Petfood ingredient purchasing strategies in a volatile market

If you are responsible for procuring and purchasing commodity ingredients for your company's petfoods -- or you formulate with such ingredients -- you probably are already aware that 2013 is shaping up to be another challenging year. (The same is true for meat ingredients, since that meat often comes from animals that eat commodity grains.) But do you know where specific challenges lie and how to prevent or handle them?

If you are responsible for procuring and purchasing commodity ingredients for your company's petfoods -- or you formulate with such ingredients -- you probably are already aware that 2013 is shaping up to be another challenging year. (The same is true for meat ingredients, since that meat often comes from animals that eat commodity grains.) But do you know where specific challenges lie and how to prevent or handle them?
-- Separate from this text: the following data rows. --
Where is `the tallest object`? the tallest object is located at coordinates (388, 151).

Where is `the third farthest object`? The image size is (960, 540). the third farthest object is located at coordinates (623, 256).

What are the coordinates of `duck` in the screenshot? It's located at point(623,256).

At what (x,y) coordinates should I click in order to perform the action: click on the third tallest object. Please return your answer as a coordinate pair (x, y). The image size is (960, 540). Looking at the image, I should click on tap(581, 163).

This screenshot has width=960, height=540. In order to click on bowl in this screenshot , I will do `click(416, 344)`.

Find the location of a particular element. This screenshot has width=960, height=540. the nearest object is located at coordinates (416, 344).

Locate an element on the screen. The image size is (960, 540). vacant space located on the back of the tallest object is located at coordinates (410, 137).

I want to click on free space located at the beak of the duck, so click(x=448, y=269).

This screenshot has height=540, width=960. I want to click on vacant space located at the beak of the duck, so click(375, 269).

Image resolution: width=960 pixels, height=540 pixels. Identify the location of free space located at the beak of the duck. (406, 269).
In a webinar earlier this week, "2013 Feed Grains, Wheat and Oilseeds Commodity Outlook" (hosted by WattAgNet.com), Tim Brusnahan, VP of consulting for Richard A. Brock & Associates Inc., provided an outlook for grain supplies and prices for the year based on the January 11 crop reports from the US Department of Agriculture (USDA). If you missed the webinar, you can view and listen to a recorded archive. (You will have to register; registration is free.)

 

Some highlights (or "lowlights," depending on your perspective) from Brusnahan's outlook:

  • Supplies of US corn and soybeans have improved slightly after declines resulting from severe drought.
  • Usage of feed grains (milo, barley and oats) and wheat has increased, with increases ranging from about 10% (oats) all the way up to 113% (wheat).
  • World supplies of course grains, soybeans and wheat have become tighter.
  • USDA anticipates that the US will need to import about 100 million bushels of corn -- a record (most will come from the Windsor, Ontario, Canada, region).
  • Conversely, US exports of corn will likely drop about 40%.
  • Other countries -- notably Argentina, Brazil and Ukraine -- are starting to fill the gaps in global corn supply.
  • The price of corn will remain volatile this year, though the market has become more elastic and able to withstand the volatility.
  • The drought in parts of the US is persisting and even intensifying (see the latest outlook map, through April, from the US National Weather Service).
 

The webinar recording contains other interesting information. But perhaps most helpful are some buying strategies Brusnahan recommended: 

  1. At minimum, have a 60-day supply of the grain ingredients you need.
  2. Then, be looking to cover such ingredients through July 1.
  3. Futures or option contracts do not act as a favorable hedge when supplies are this tight, basis this narrow and logistics this challenging.
  4. Watch out for new crop winter wheat futures! Winter wheat acres have increased by about 500,000 acres; those futures can impact other crop futures.
  5. Drought conditions extending into late April could ignite another supply-driven rally for wheat that can influence corn supplies and prices.

 

Even if your product formulations do not include corn, wheat or similar ingredients, the supply and prices of those crops definitely affect other ingredients, including meats. As for livestock in the US, Brusnahan ended with the good news that while the US beef industry is struggling, the poultry industry has managed its challenges well (partially because it benefited from being located near US southern corn and other crops not affected by the drought) and is on the rebound from rockier times last year. And the pork industry is doing quite well -- perhaps a new protein source for petfoods?